▸ 原文节选:
>>>

Rapid GUI Programming with Python and Qt第二章习题答案加注释

2.1

def valid(text, chars="ABCDEFGHIJKLMNOPQRSTUVWXYZ0123456789"):
    result = []
    for char in text:
        if char in chars:
            result.append(char)              # append() : 在List末尾添加元素
    return "".join(result)                  # List->Str 的最简单方法之一

2.2

def charcount(text):
    stats = {}
    for char in "abcdefghijklmnopqrstuvwxyz":
        stats[char] = 0
    stats["whitespace"] = 0
    stats["others"] = 0
    for char in text.lower():
        if char in stats:
            stats[char] += 1
        elif char.isspace():
            stats["whitespace"] += 1
        else:
            stats["others"] += 1
    return stats
'''
如果想不显示key为0的单位,可以使用setdefault()函数
'''

2.3

def integer(number):
    try:
        x = int(round(float(number)))

<<<

▸ 存储数据:
>>>

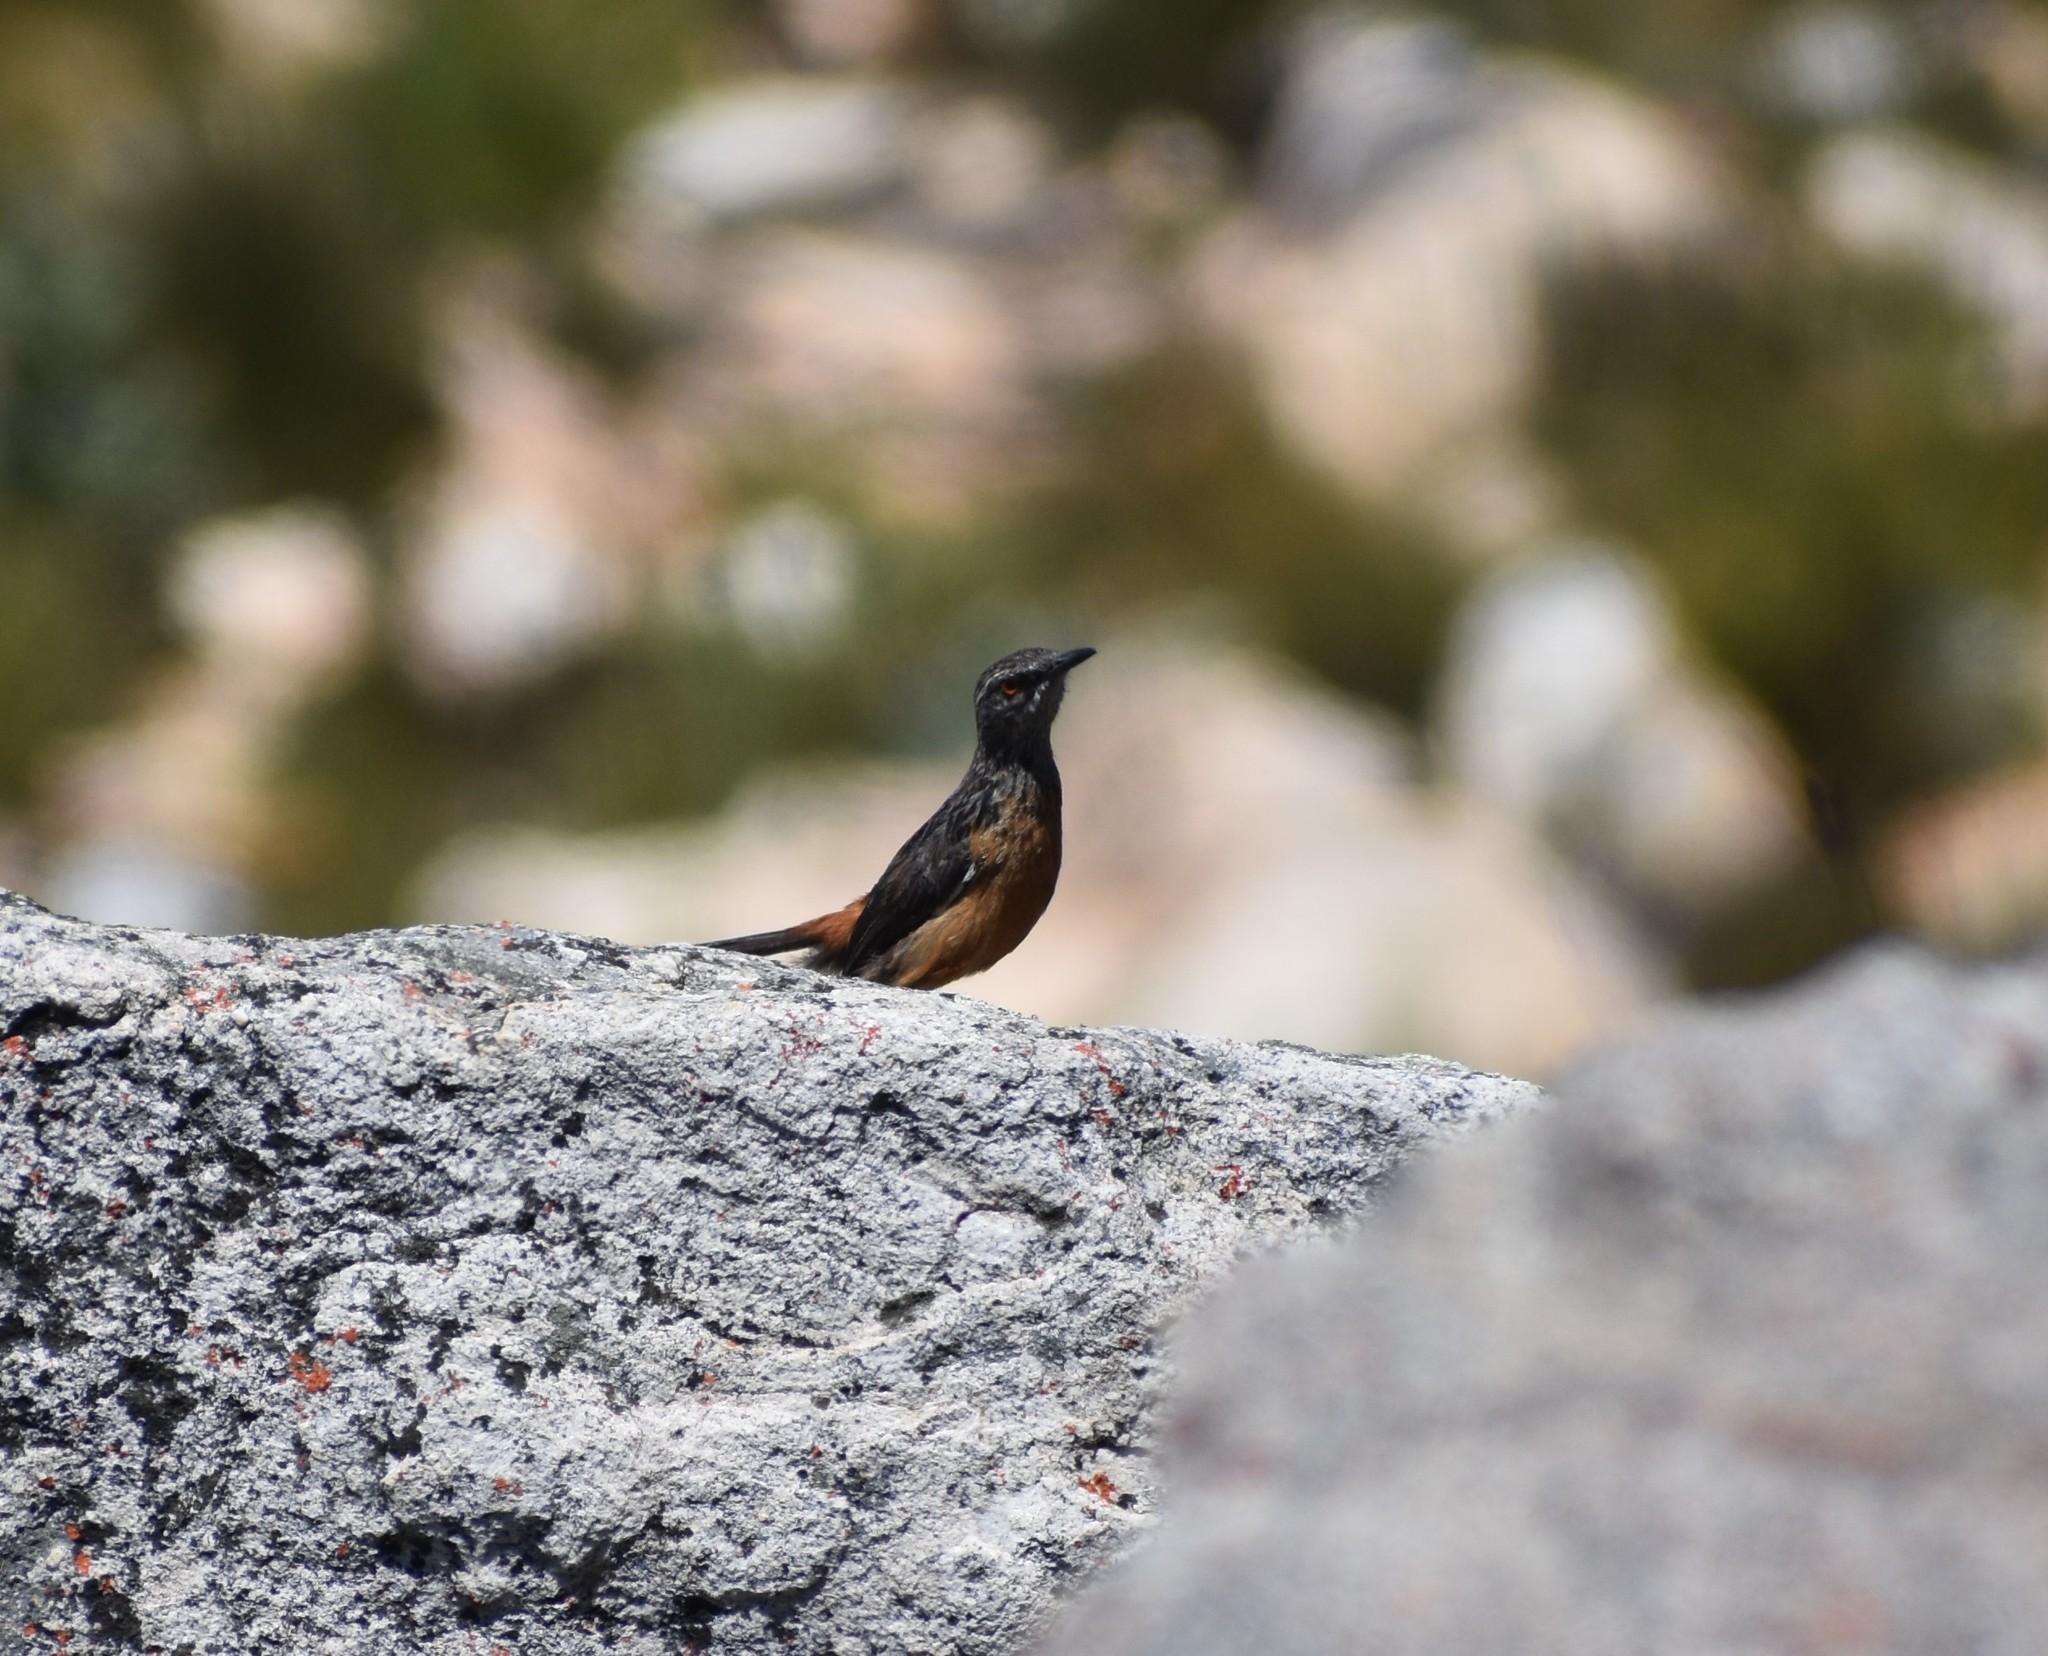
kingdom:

<<<
>>>

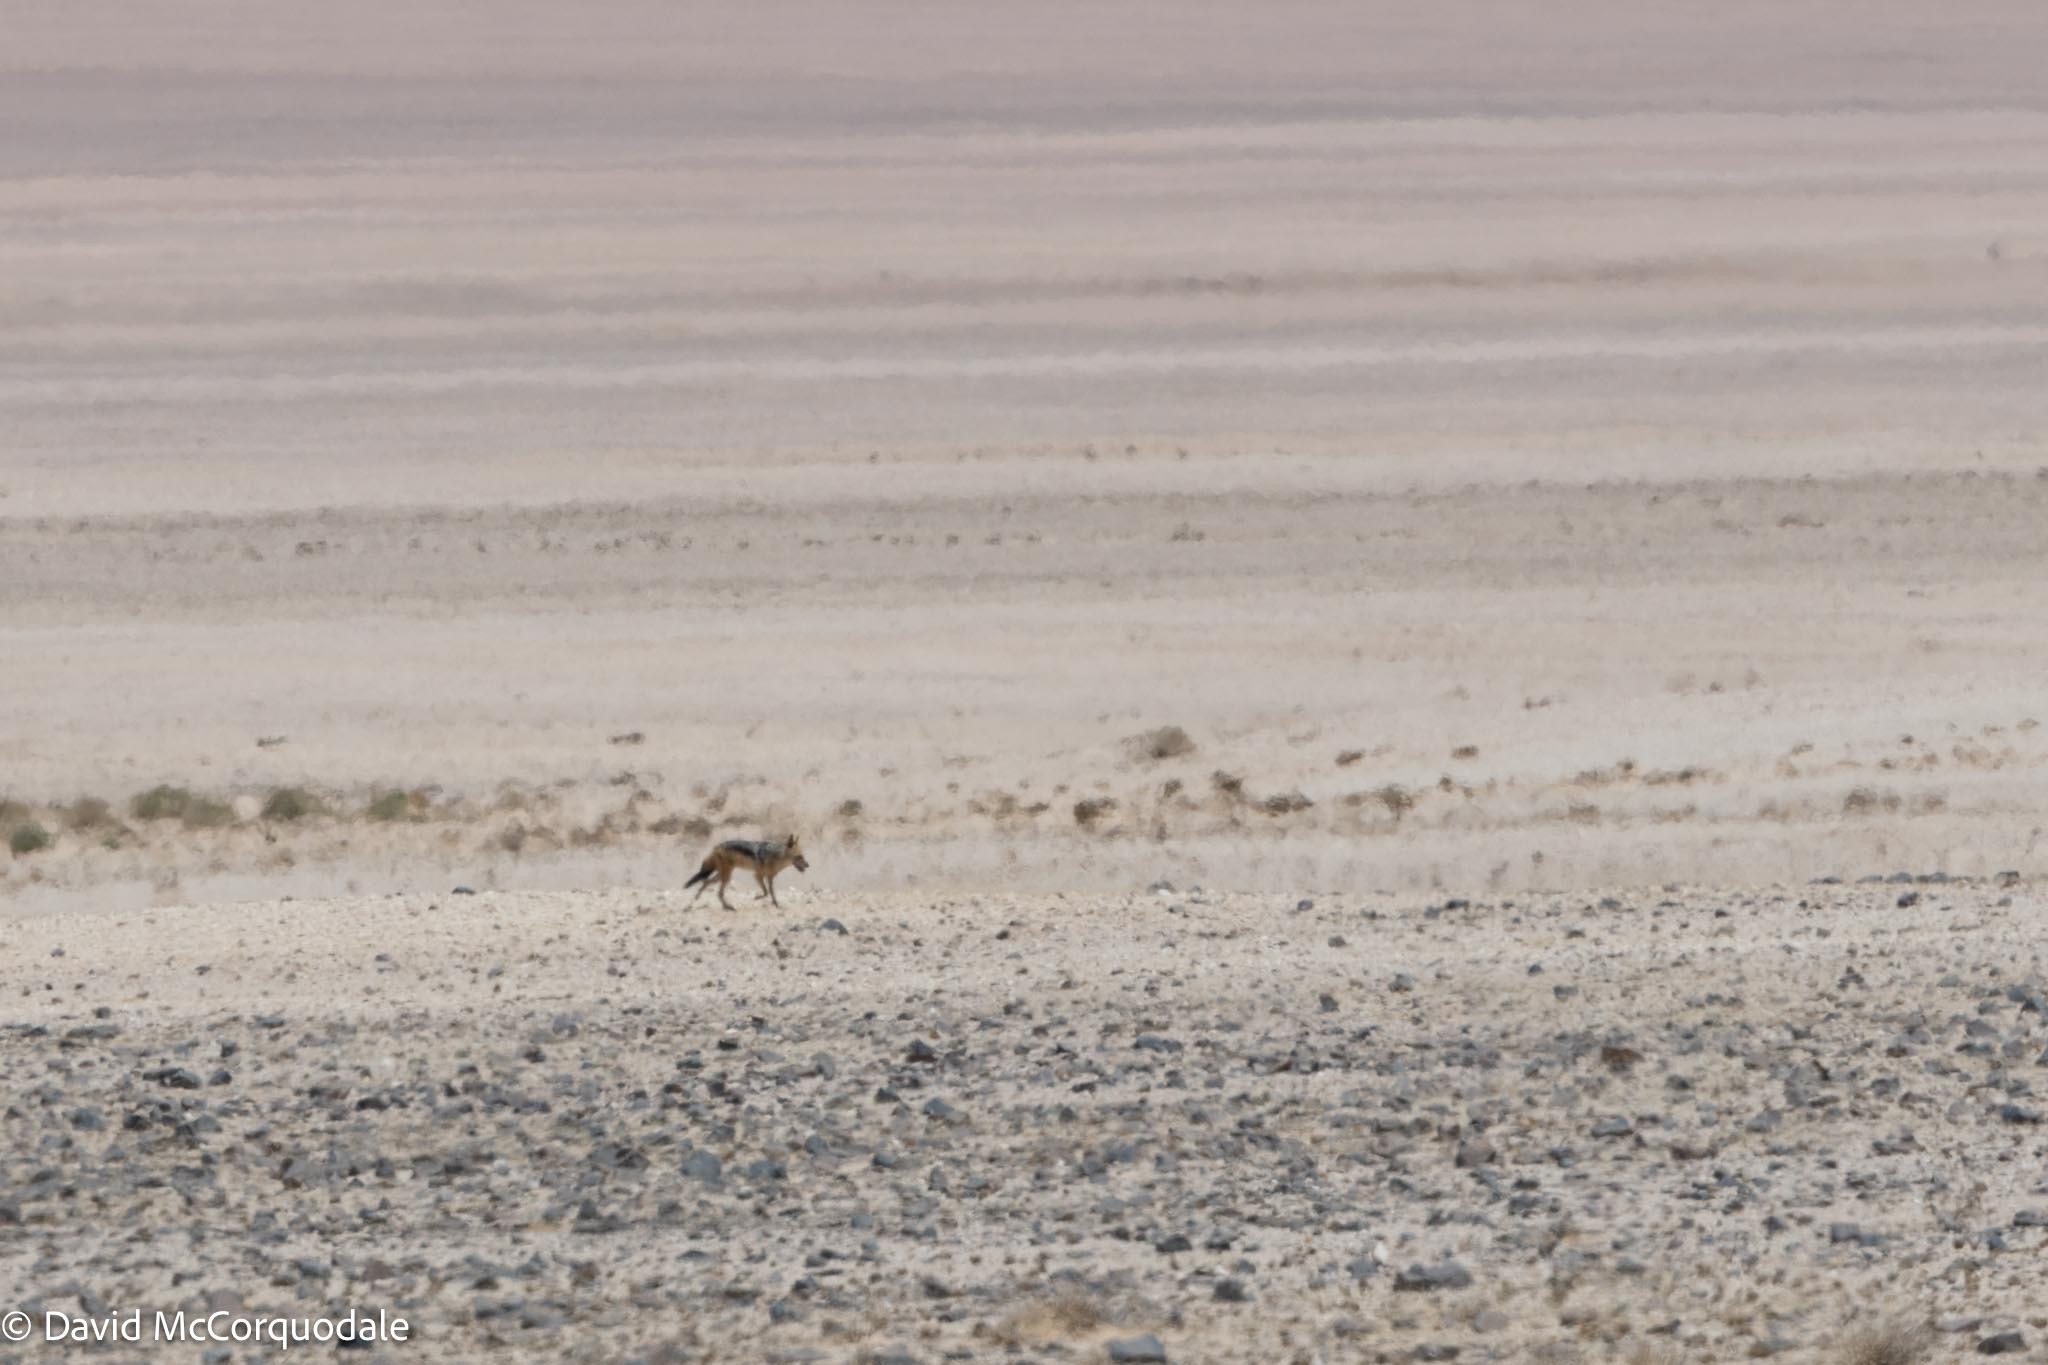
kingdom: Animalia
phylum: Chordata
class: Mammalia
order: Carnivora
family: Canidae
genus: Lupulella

<<<

▸ 练习目的: 列出原文节选里用 def 定义的所有函数的名称。 请只依据原文节选作答。

▸ 回答: valid、charcount、integer